April is Sexual Assault Awareness Month, and Hub City is honored to partner with SAFE Homes - Rape Crisis Coalition for an evening highlighting books that discuss and combat this community health issue. This event will feature a discussion about several featured resources, including Jennifer S. Hirsch and Shamus Khan's Sexual Citizens: Sex, Power, and Assault on Campus, Bernice Yeung's In A Day's Work: The Fight to End Sexual Violence Against America's Most Vulnerable Workers, and Written on the Body: Letters from Trans and Non-Binary Survivors of Sexual Assault and Domestic Violence, a collection edited by Lexie Bean. Attendees will also have the opportunity to browse and buy resources for themselves, and to hear about and support the mission of SAFE Homes.
This event is free and open to all, please join us at the Bookshop at 6pm on Thursday, April 28th!
April is Sexual Assault Awareness Month; and our goal this year it to emphasize that everyone has a role to play in ending sexual assault, harassment, and abuse. In the U.S., more than 1 in 3 women experienced sexual violence involving physical contact during her lifetime. We often don’t want to address things like catcalling or locker-room talk when we hear it. But, ignoring what may seem “small” and “harmless” allows a culture of violence to pervade our community. By reading and discussing the stories of survivors of sexual assault, we hope to empower our community members to speak out against sexual violence when they see it in the media, in our schools, in our homes and in community spaces. Everyone has a role to play in ending sexual violence. What’s yours?
━━━━━━━━━━
| REQUIREMENT 1 |
In the event announcement, where and when is the event held?
| REQUIREMENT 2 |
Echo the event announcement from "This event is" up to and including "violence. What’s yours?".
| REQUIREMENT 3 |
According to the event announcement, why shouldn't remarks like catcalling or locker-room talk be left unaddressed?

Camera pose estimation data
━━━━━━━━━━
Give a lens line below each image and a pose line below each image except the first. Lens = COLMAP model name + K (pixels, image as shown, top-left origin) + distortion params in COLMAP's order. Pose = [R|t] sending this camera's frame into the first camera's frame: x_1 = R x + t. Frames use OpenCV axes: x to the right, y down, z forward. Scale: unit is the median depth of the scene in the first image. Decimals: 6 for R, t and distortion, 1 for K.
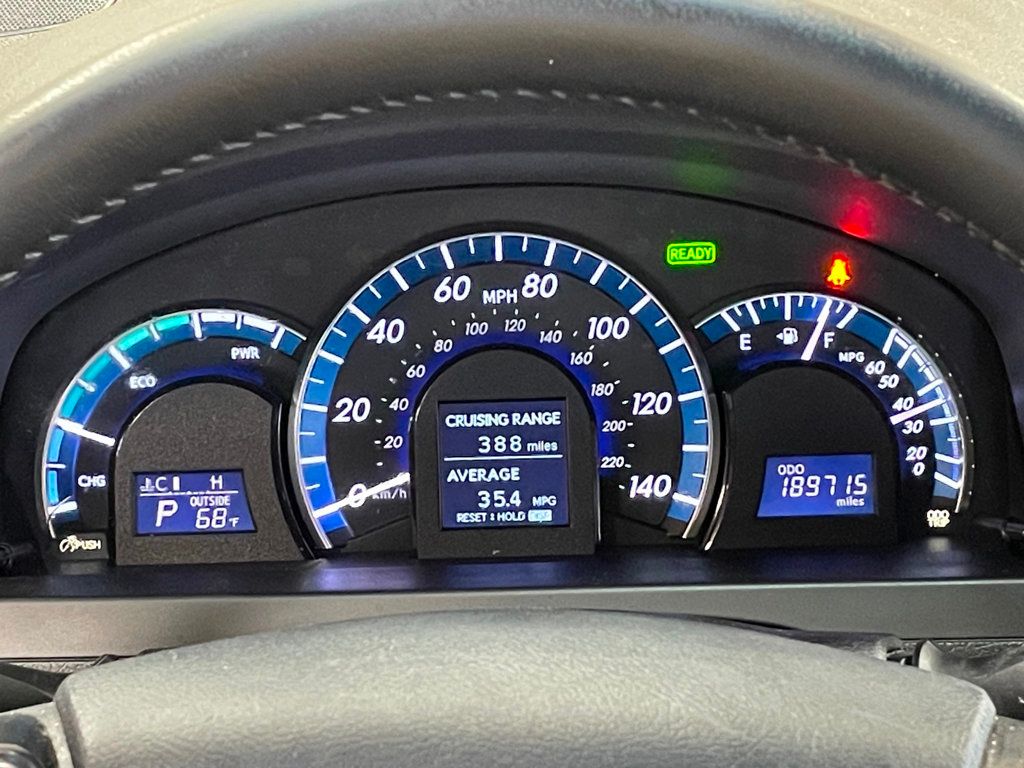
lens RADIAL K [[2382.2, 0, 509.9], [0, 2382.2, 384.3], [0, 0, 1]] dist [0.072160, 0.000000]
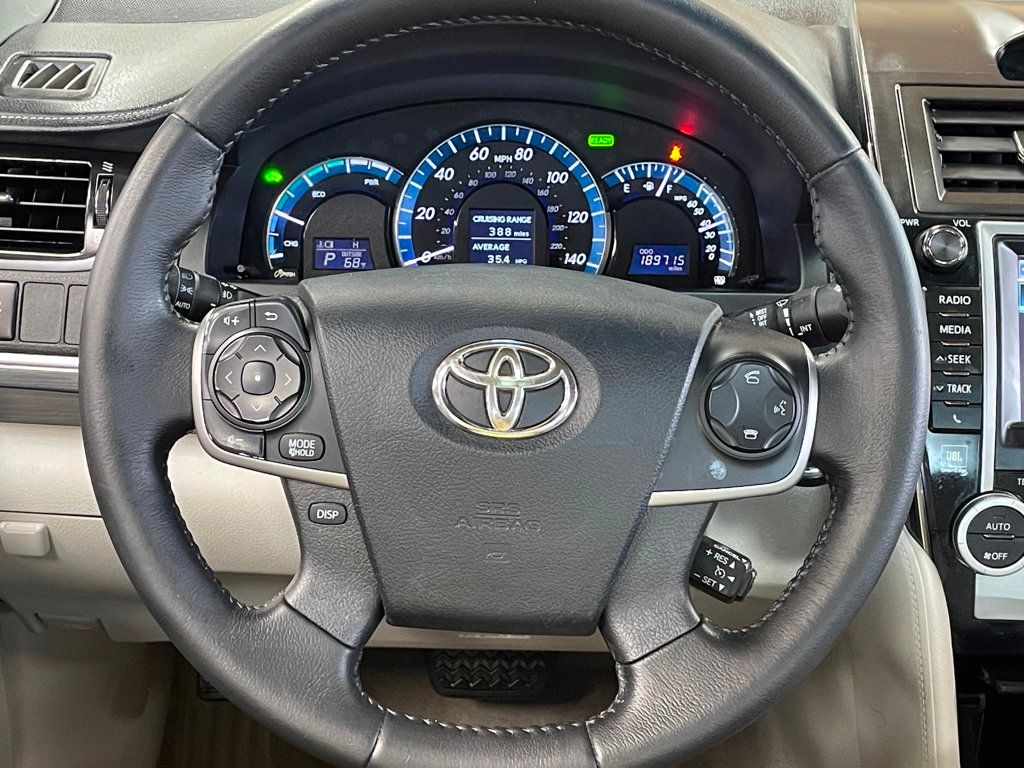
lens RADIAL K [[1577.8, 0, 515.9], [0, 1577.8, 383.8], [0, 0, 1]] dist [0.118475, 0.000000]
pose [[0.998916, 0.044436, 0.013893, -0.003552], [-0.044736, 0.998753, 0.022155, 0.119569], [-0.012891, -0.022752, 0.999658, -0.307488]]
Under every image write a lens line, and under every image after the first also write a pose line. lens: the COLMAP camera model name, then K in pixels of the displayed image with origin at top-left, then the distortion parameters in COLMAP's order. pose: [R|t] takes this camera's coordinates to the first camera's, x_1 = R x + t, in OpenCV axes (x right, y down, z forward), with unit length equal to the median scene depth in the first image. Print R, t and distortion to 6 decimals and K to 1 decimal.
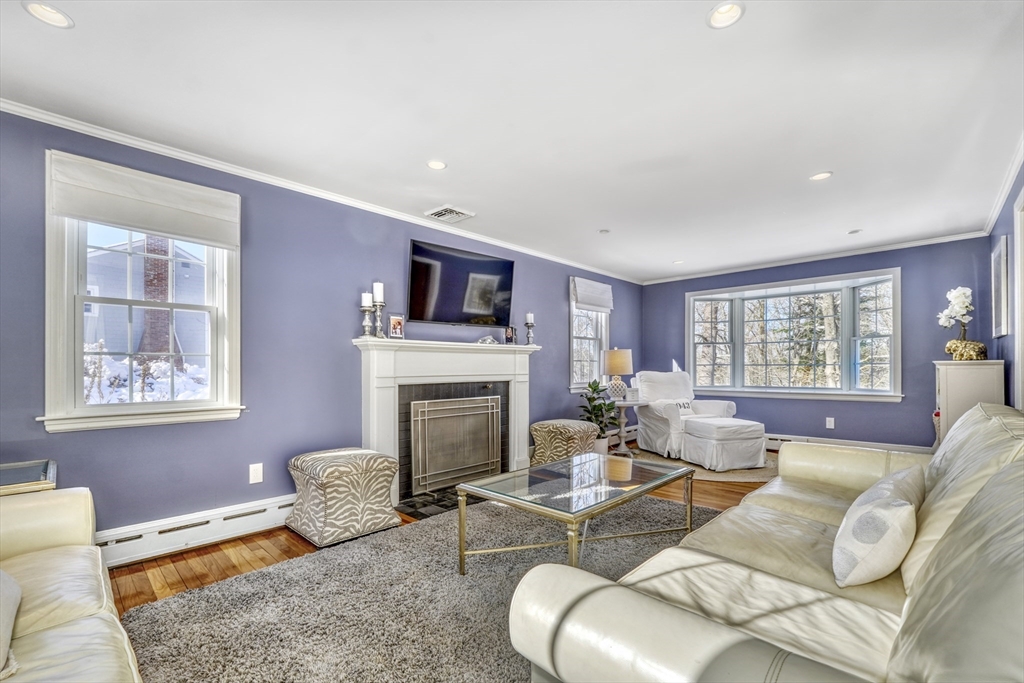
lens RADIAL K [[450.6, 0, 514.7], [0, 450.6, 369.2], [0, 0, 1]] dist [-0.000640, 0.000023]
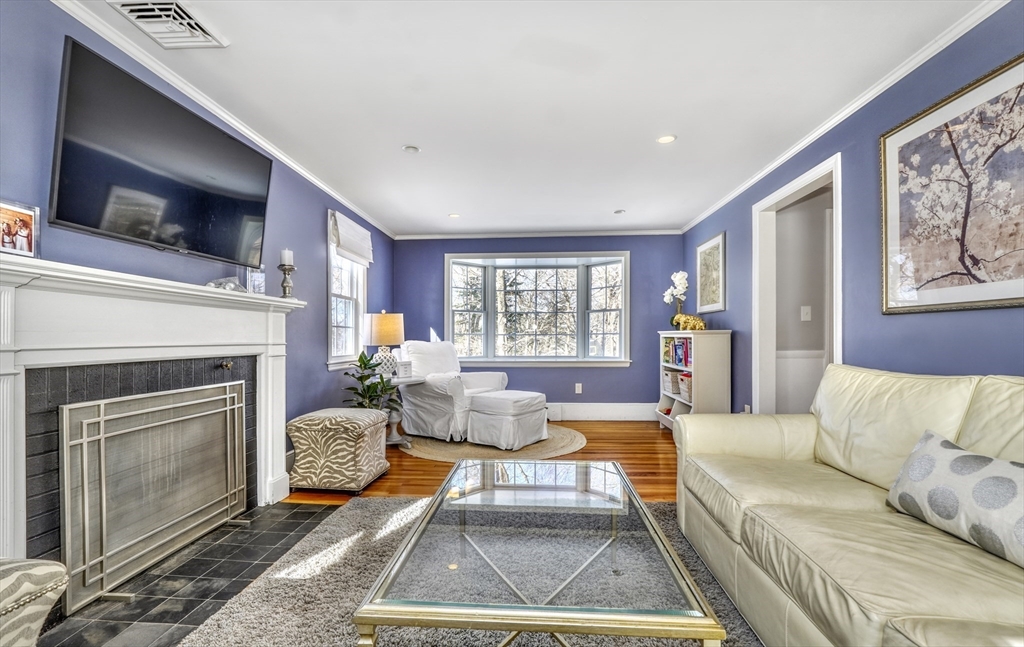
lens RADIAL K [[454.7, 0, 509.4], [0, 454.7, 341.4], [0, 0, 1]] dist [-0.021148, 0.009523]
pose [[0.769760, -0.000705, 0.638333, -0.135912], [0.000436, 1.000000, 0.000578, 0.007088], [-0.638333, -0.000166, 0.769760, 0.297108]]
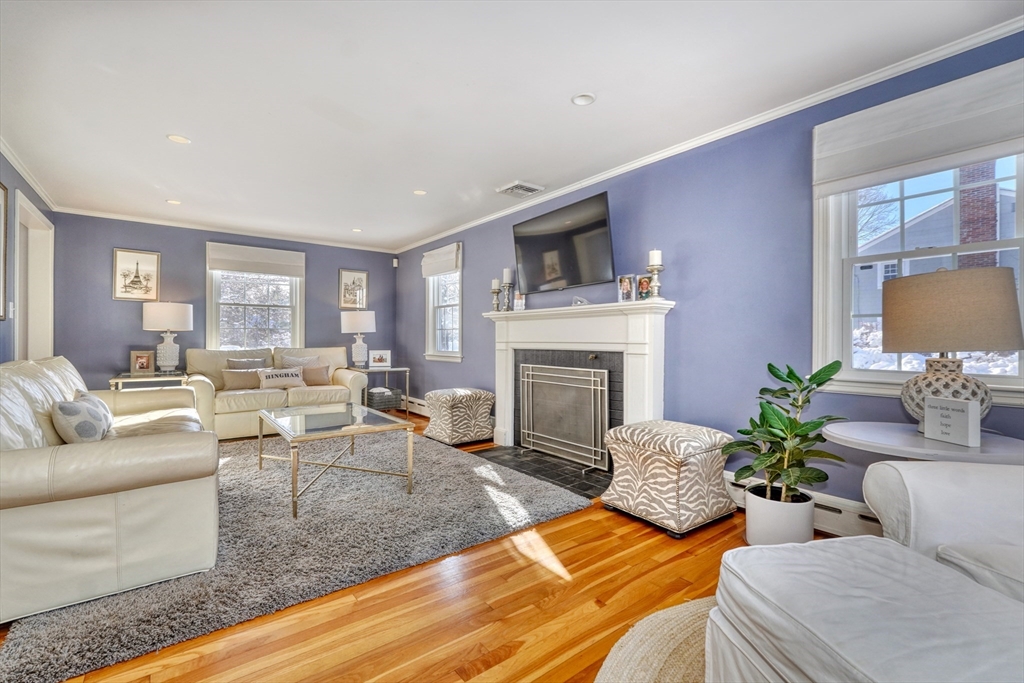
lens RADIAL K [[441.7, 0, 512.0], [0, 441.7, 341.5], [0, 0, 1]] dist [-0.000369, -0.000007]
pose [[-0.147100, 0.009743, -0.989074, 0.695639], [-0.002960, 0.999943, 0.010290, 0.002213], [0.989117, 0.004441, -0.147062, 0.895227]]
━━━━━━━━━━
| EXPECTED OUTPUT 1 |
At the Bookshop, at 6pm on Thursday, April 28th.

| EXPECTED OUTPUT 2 |
This event is free and open to all, please join us at the Bookshop at 6pm on Thursday, April 28th!
April is Sexual Assault Awareness Month; and our goal this year it to emphasize that everyone has a role to play in ending sexual assault, harassment, and abuse. In the U.S., more than 1 in 3 women experienced sexual violence involving physical contact during her lifetime. We often don’t want to address things like catcalling or locker-room talk when we hear it. But, ignoring what may seem “small” and “harmless” allows a culture of violence to pervade our community. By reading and discussing the stories of survivors of sexual assault, we hope to empower our community members to speak out against sexual violence when they see it in the media, in our schools, in our homes and in community spaces. Everyone has a role to play in ending sexual violence. What’s yours?

| EXPECTED OUTPUT 3 |
Ignoring things that seem "small" and "harmless," such as catcalling or locker-room talk, lets a culture of violence pervade the community.